Technology giant IBM was first to signal the end of its facial recognition business, calling for a “national dialogue” about the rules surrounding police use of face scanning and matching technology. A cynical view is that IBM’s facial recognition business didn’t make the company much money and was easy to ditch.

Amazon was next, saying it’ll put a one-year moratorium on selling to police, but paid only lip service in a hollow statement that the company refused to account for federal agencies’ use of its facial recognition tech.

Microsoft also said it will no longer sell to police until more federal regulation “grounded in human rights” is passed by Congress.

It’s surely a start, and a good example of corporations bowing to public pressure. But it’s difficult to escape the feeling that this should have happened sooner.
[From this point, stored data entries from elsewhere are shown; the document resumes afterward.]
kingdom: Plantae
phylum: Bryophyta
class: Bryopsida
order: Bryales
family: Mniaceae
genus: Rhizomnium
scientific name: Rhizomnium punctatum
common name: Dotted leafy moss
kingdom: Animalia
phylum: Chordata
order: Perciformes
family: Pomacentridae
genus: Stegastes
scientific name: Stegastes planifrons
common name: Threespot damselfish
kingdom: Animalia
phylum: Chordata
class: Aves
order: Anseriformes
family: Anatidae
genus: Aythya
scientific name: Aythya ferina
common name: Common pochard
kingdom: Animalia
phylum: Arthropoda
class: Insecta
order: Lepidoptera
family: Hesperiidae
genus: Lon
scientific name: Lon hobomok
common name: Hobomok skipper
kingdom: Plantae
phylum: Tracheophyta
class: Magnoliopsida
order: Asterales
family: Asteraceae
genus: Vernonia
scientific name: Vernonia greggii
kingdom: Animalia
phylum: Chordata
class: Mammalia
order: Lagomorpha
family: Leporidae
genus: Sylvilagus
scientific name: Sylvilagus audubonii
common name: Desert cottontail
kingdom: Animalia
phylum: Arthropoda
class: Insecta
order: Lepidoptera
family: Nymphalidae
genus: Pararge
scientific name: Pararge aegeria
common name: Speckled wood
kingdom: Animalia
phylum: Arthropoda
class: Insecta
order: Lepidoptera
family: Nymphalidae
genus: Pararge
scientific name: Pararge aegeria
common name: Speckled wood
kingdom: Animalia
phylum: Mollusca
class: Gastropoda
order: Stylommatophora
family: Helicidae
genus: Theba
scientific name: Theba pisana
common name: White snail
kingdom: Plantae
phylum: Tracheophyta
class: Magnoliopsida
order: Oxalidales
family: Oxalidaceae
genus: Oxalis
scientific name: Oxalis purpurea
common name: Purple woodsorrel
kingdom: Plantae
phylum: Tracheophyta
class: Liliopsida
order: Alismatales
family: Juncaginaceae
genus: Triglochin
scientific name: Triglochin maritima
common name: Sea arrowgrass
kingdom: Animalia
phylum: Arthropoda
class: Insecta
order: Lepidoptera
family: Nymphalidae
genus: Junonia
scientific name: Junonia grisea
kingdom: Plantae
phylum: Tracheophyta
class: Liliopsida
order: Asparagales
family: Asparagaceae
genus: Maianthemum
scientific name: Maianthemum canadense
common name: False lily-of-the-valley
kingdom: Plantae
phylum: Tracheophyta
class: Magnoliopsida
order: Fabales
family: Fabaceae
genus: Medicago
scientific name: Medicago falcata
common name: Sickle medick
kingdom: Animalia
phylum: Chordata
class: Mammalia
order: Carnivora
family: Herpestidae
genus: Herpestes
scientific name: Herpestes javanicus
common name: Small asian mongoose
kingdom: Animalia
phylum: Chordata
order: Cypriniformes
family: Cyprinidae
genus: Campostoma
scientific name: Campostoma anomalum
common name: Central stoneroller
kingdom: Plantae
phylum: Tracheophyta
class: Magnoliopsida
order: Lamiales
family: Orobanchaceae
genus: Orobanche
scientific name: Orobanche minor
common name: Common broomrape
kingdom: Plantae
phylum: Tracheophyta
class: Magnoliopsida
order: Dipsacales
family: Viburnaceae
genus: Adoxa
Critics have for years complained that facial recognition technology is flawed, biased and disproportionately misidentifies people of color. The ACLU proved this when it found in 2018 that Amazon’s Rekognition facial recognition technology falsely matched two dozen members of Congress as criminals in a mugshot database.


MOVERS AND SHAKERS

It’s not just the government that spies. Commercial spyware is its own big business.

Reuters reported this week on New Delhi-based cyber firm BellTroX, which helped clients hack thousands of email accounts over the past decade. One of those firms was short seller Muddy Waters, a U.S.-based investment firm, whose chief executive Carson Block said he was “disappointed, but not surprised” to learn that his company had been targeted.

The private cyber-surveillance firm was unmasked by Citizen Lab, an internet watchdog attached to the Munk School at the University of Toronto. In a post, the lab’s researchers said BellTroX targeted journalists, hedge funds and government officials.

Citizen Lab also confirmed for the first time that it was BellTroX that targeted advocacy groups like Fight for the Future in 2017.

John Scott-Railton, a researcher at internet watchdog Citizen Lab said the company is “one of the largest spy-for-hire operations ever exposed.”

BellTroX is one of several companies that builds surveillance tools and hacking software for governments to use against their targets. Italian spyware maker Hacking Team and Israel’s NSO Group are both widely known for building hacking tools used by governments to hack into the phones and devices of their targets. But critics have denounced these spyware outfits for selling their tools to despotic regimes, like Saudi Arabia and the United Arab Emirates, which, by international standards, have atrocious records on human rights.

It’s why a new bill, passed this week by the Senate Intelligence Committee, could not come at a more crucial time. The bill, if passed by both the House and Senate, would compel the U.S. director of national intelligence to investigate the threats posed by commercial spyware against U.S. citizens, residents and personnel overseas.

In remarks to TechCrunch, Scott-Railton called commercial spyware a “problem at scale and is dangerous to U.S. national security.”


$ECURITY $TARTUPS

This week, hacker blogging site Hacker Noon raised $1 million from Coil, the site announced on Wednesday. The site is well known among the security researcher crowd for deep-dives into ethical hacking, cybersecurity, coding and more.

Meanwhile, Ethyca has raised $13.5 million in its latest fundraise. The startup allows organizations to identify its stores of sensitive data and applies permissions, auditing and reporting around it. It’s already secured a number of major contracts, including banks and tech companies — that as of yet don’t want to be named.

And, fraud detection platform NS8 has raked in a massive $123 million in its Series A round, led by Lightspeed and AXA, a round that will help the startup to accelerate its product development to meet demand and double down on hiring across sales, engineering, marketing and infrastructure.